In closing, I want to think a bit more about the role of a mentor. Merriam-Webster tells us that it’s ‘a person who gives help and advice to a less experienced and often younger person especially in a professional or academic context’. Cambridge Dictionary says it’s ‘a person who gives a younger or less experienced person help and advice over a period of time, especially at work or school’. I like these definitions, but I think they’re missing something. To me, a mentor isn’t someone who only gives you help and advice, though do this they might.
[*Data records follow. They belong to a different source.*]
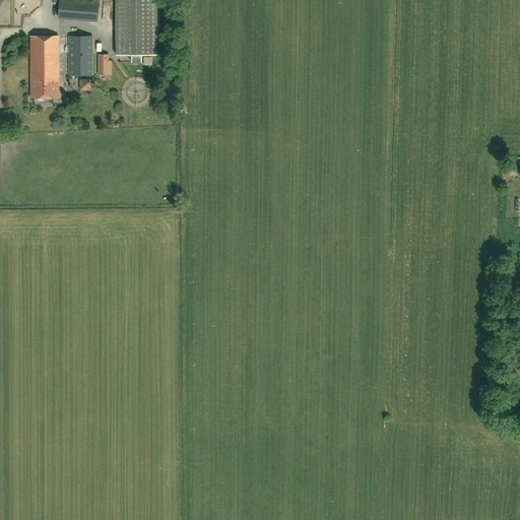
[(99,0),(59,0),(58,16),(98,19),(99,0)]
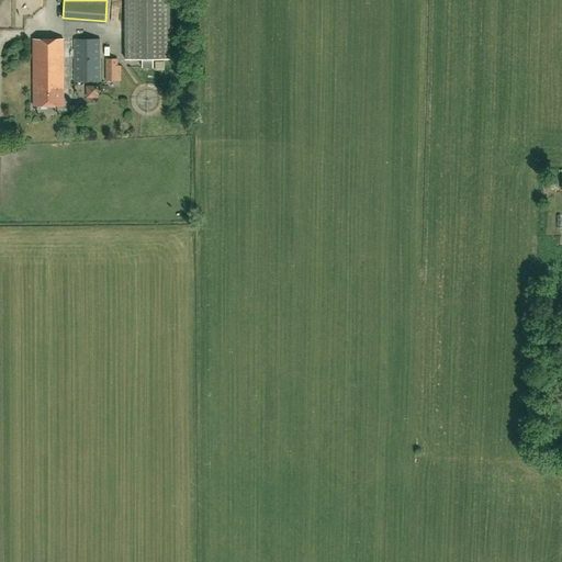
[(169,0),(124,0),(125,59),(142,59),(142,67),(153,67),(153,59),(169,59),(169,0)]
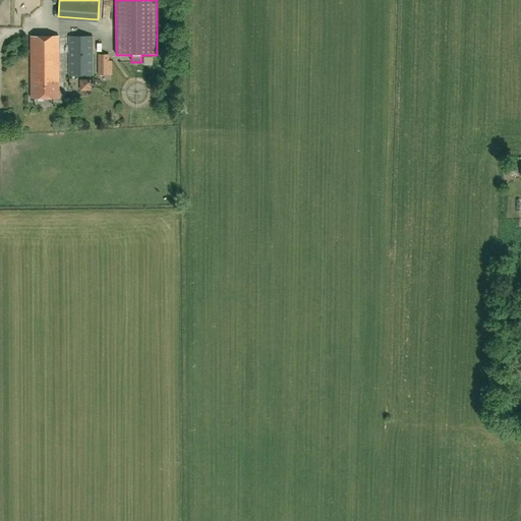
[(59,98),(59,36),(31,37),(31,98),(59,98)]
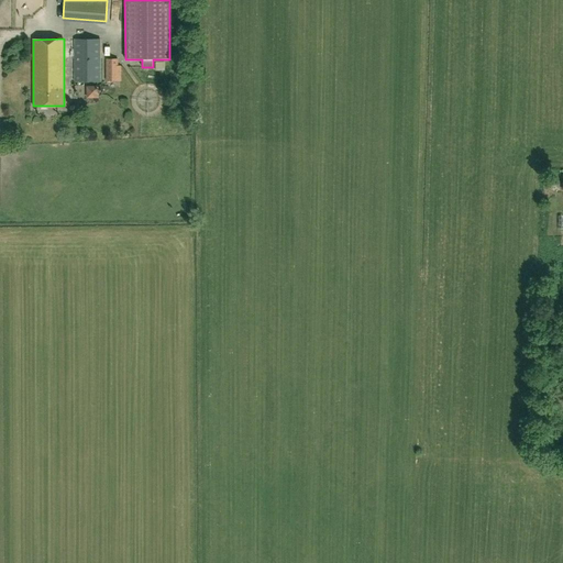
[(75,80),(100,80),(100,39),(75,39),(75,80)]
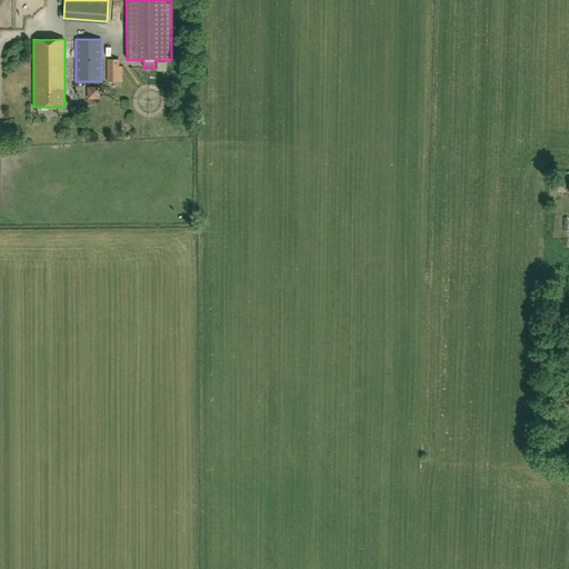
[(108,60),(108,80),(119,80),(119,60),(108,60)]
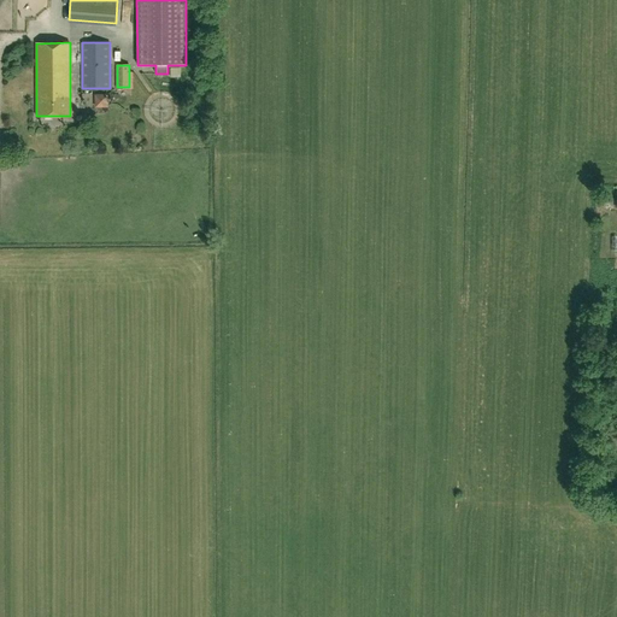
[(100,97),(100,106),(111,106),(111,97),(100,97)]
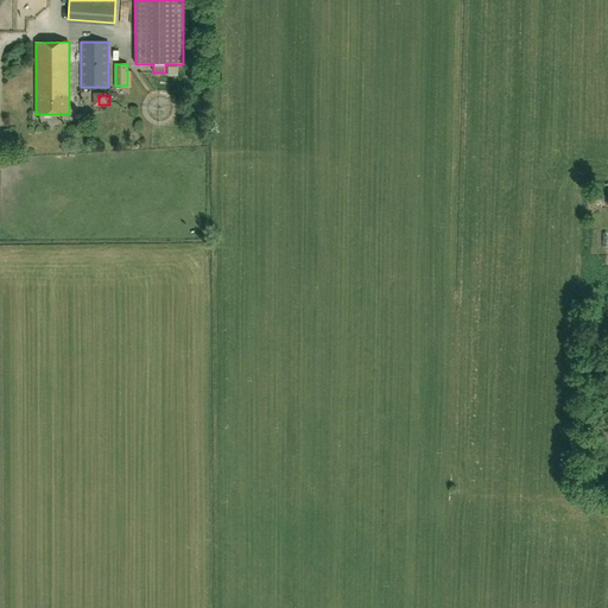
All buildings are outlined.
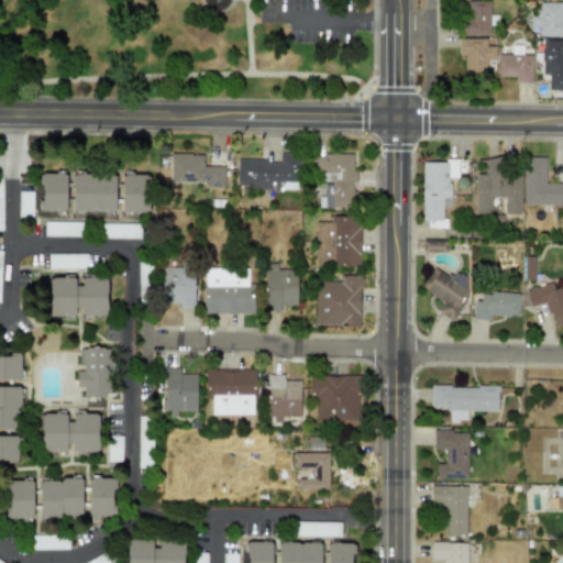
[(489,35),(489,1),(465,0),(464,35),(489,35)]
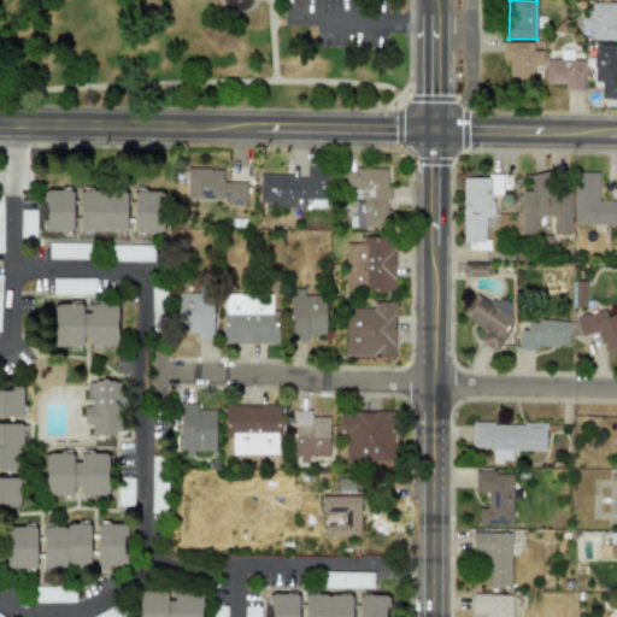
[(616,40),(616,21),(616,22),(616,3),(591,3),(591,16),(581,16),(581,30),(591,30),(591,40),(616,40)]
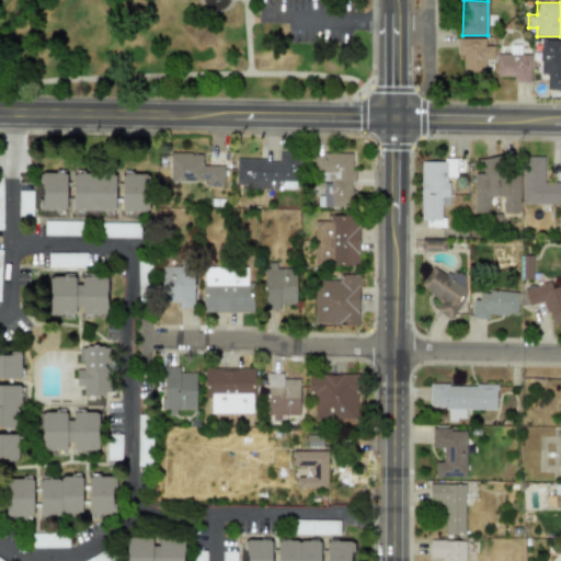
[(456,38),(457,56),(461,56),(461,72),(484,72),(484,60),(493,59),(493,46),(484,46),(484,38),(456,38)]
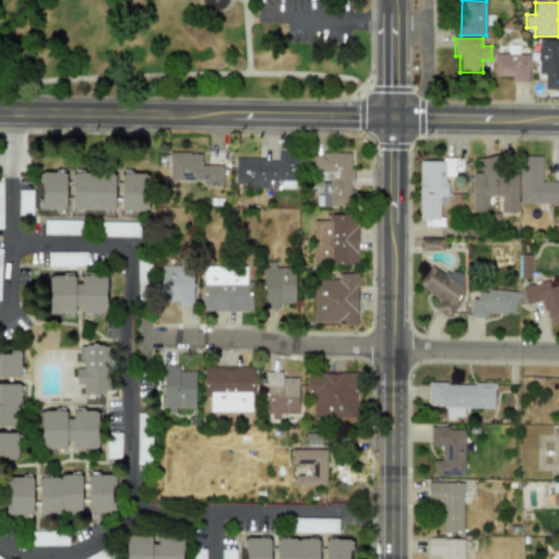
[(544,90),(558,90),(558,39),(538,39),(537,74),(544,74),(544,90)]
Rather, they guide you so that you’ve got the wherewithal to competently navigate situations germane to the field and problem solve independently. They equip you with the tools so that you can figure out what to do for yourself. And this is pretty much how I feel after having completed the RTS Coaching Mentorship.

People who I coach, or have coached, have told me that they’ll have my voice in their head when they’re setting up for a deadlift, or hear me cueing them in some other way mid-lift when they’re training on their own. Of course, it’s not actually me in their head, it’s them. I’m sure, eventually, they’ll experience the self-cueing or setup instruction as themselves, rather than as me. So what does this have to do with the mentorship? Well, when I’m writing training, or find myself struggling to make decisions, I now sometimes have Mike’s voice in my head (I think some of the other RTS coaches are in there too). Of course, I know it’s not actually Mike, it’s me, and eventually these ‘voices’ will get internalised. But I think, at least for me, an important part of the mentorship has been discovering that now – equipped with many hours of RTS-teaching, methodology, and discussion, through which I’ve developed better critical thinking and a greater awareness of my own biases – when I have to make a lifting-related decision, a lot of the time I find I know the answer.